Автор книги Герой Советского Союза, заслуженный мастер спорта СССР Евгений Николаевич Андреев рассказывает о рабочих буднях испытателей парашютов. Вместе с автором читатель «совершит» немало разнообразных прыжков с парашютом, не раз окажется в сложных ситуациях.


На пути к звездам

Из этой книги вы узнаете о главных событиях из жизни К. Э. Циолковского, о его юности и начале научной работы, о его преподавании в школе.
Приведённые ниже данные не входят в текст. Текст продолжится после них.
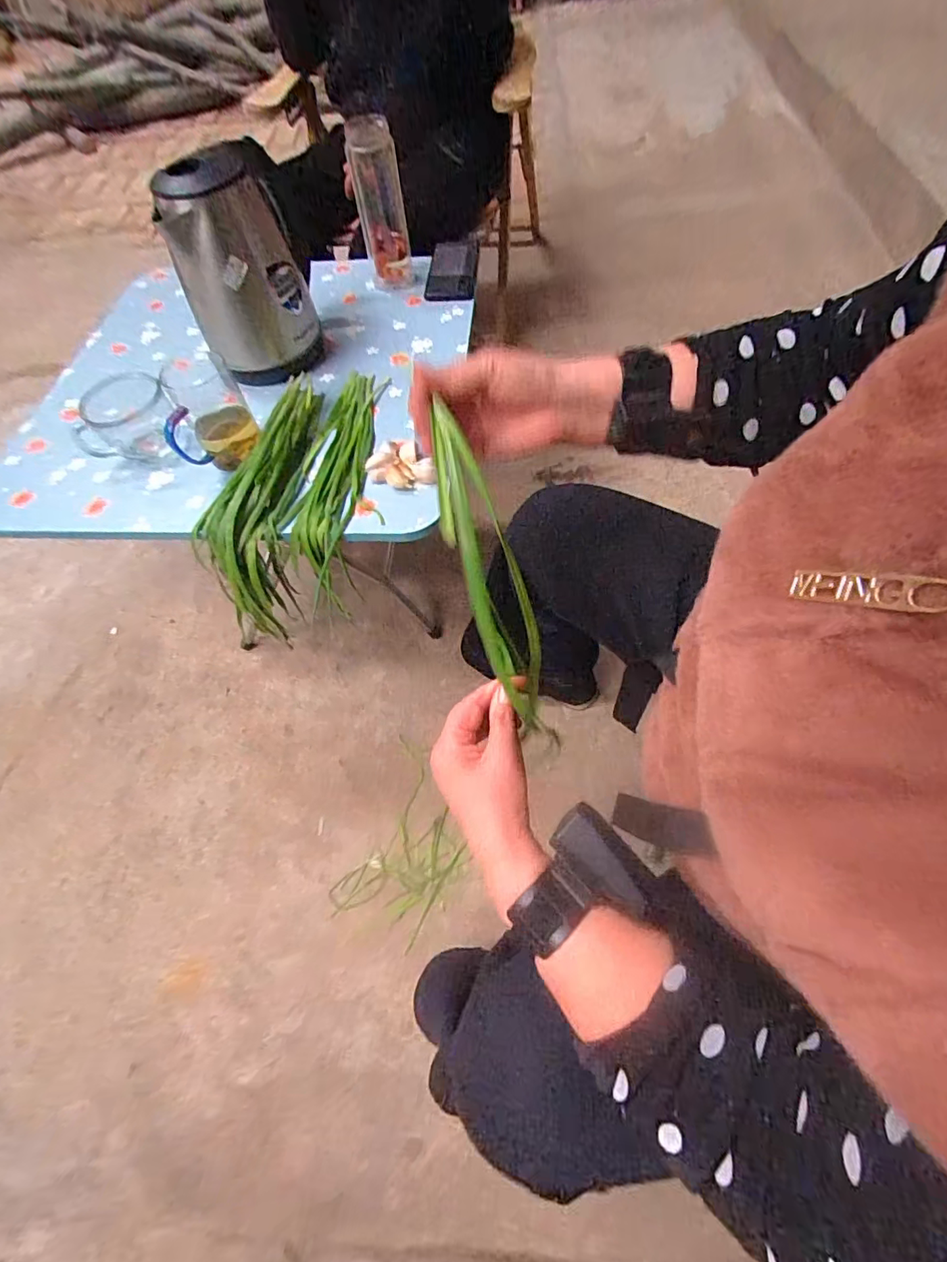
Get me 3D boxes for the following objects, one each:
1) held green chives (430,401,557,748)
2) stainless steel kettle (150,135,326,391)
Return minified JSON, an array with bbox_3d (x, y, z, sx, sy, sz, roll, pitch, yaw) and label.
[{"bbox_3d":[0.016,-0.031,0.378,0.041,0.022,0.244,-21,104,-9],"label":"held green chives"},{"bbox_3d":[-0.291,-0.456,0.653,0.144,0.224,0.166,-20,60,-8],"label":"stainless steel kettle"}]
Вацлав Гавел. Жизнь в истории

Со времен Макиавелли образ политика в сознании общества ассоциируется с лицемерием, жестокостью и беспринципностью в борьбе за власть и ее сохранение. Пример Вацлава Гавела доказывает, что авторитетным политиком способен быть человек иного типа – интеллектуал, проповедующий нравственное сопротивление злу и «жизнь в правде». Писатель и драматург, Гавел стал лидером бескровной революции, последним президентом Чехословакии и первым независимой Чехии. Следуя формуле своего героя «Нет жизни вне истории и истории вне жизни», Иван Беляев написал биографию Гавела, каждое событие в жизни которого вплетено в культурный и политический контекст всего XX столетия.


Счастливая ты, Таня!

Автору этих воспоминаний пришлось многое пережить — ее отца, заместителя наркома пищевой промышленности, расстреляли в 1938-м, мать сослали, братья погибли на фронте… В 1978 году она встретилась с писателем Анатолием Рыбаковым. В книге рассказывается о том, как они вместе работали над его романами, как в течение 21 года издательства не решались опубликовать его «Детей Арбата», как приняли потом эту книгу во всем мире.


Летные дневники. Часть 9

В книге рассказывается история главного героя, который сталкивается с различными проблемами и препятствиями на протяжении всего своего путешествия. По пути он встречает множество второстепенных персонажей, которые играют важные роли в истории. Благодаря опыту главного героя книга исследует такие темы, как любовь, потеря, надежда и стойкость. По мере того, как главный герой преодолевает свои трудности, он усваивает ценные уроки жизни и растет как личность.


Летные дневники, часть 5

Введите сюда краткую аннотацию.


Лётные дневники. Часть 4

В книге рассказывается история главного героя, который сталкивается с различными проблемами и препятствиями на протяжении всего своего путешествия. По пути он встречает множество второстепенных персонажей, которые играют важные роли в истории. Благодаря опыту главного героя книга исследует такие темы, как любовь, потеря, надежда и стойкость. По мере того, как главный герой преодолевает свои трудности, он усваивает ценные уроки жизни и растет как личность.


Летные дневники. Часть 2

В книге рассказывается история главного героя, который сталкивается с различными проблемами и препятствиями на протяжении всего своего путешествия. По пути он встречает множество второстепенных персонажей, которые играют важные роли в истории. Благодаря опыту главного героя книга исследует такие темы, как любовь, потеря, надежда и стойкость. По мере того, как главный герой преодолевает свои трудности, он усваивает ценные уроки жизни и растет как личность.